Last updated: Thu 2 Apr 2015, 3:43 AM

New York’s main contract, light sweet crude for delivery in September, fell 1.02 dollars to 70.56 dollars a barrel.

In morning trading in London, Brent North Sea crude for September delivery dropped 63 cents to 72.92 dollars.

Oil prices had shot higher on Monday, driven by improved economic recovery prospects and a weaker dollar, dealers said.

New York crude had hit 72.20 dollars, its highest level since late June, while Brent peaked at 73.95 dollars, a level last seen on October 15.

Analysts said data showing the global economy was improving and good corporate earnings results had helped to push oil prices higher.

“Oil pricing has been supported by forces in the financial market,” said Victor Shum, senior principal at Purvin and Gertz energy consultancy in Singapore.

He cited Monday’s better-than-expected results by British banks Barclays and HSBC as well as strong performances by the US and Chinese manufacturing sectors.

The US factory sector moved within striking distance of growth in July, according to a key survey, while manufacturing in China hit a 12-month high last month, mainly driven by domestic demand.

A weaker greenback is also boosting oil prices because the commodity is traded in US dollars, making it cheaper for holders of stronger currencies.

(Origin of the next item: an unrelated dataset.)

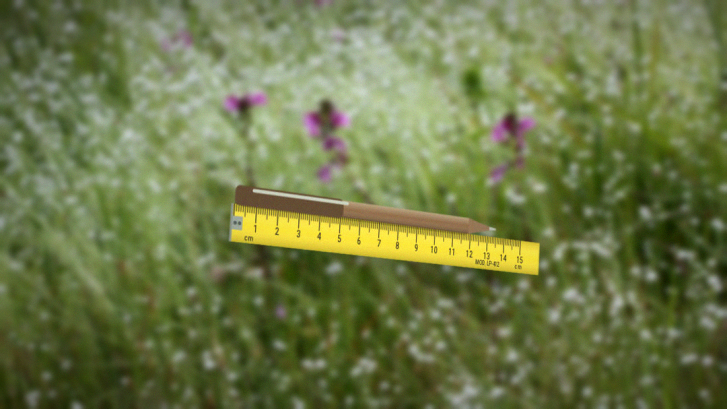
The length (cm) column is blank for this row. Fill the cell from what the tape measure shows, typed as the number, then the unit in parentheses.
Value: 13.5 (cm)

Some analysts said oil prices were unlikely to maintain recent strong gains.

“The rally that we have seen since the spring has been driven mainly by hopes of a strong recovery and is likely to falter as these hopes fade,” said John Higgins, an analyst with research house Capital Economics.

“Final demand is set to remain weak for years. Many commodity price forecasts still seem to be overly-influenced by the boom that started in 2004, when the world economy grew by an average of nearly five percent for four successive years.

“Those highly favourable demand conditions will not be repeated in the foreseeable future,” he added.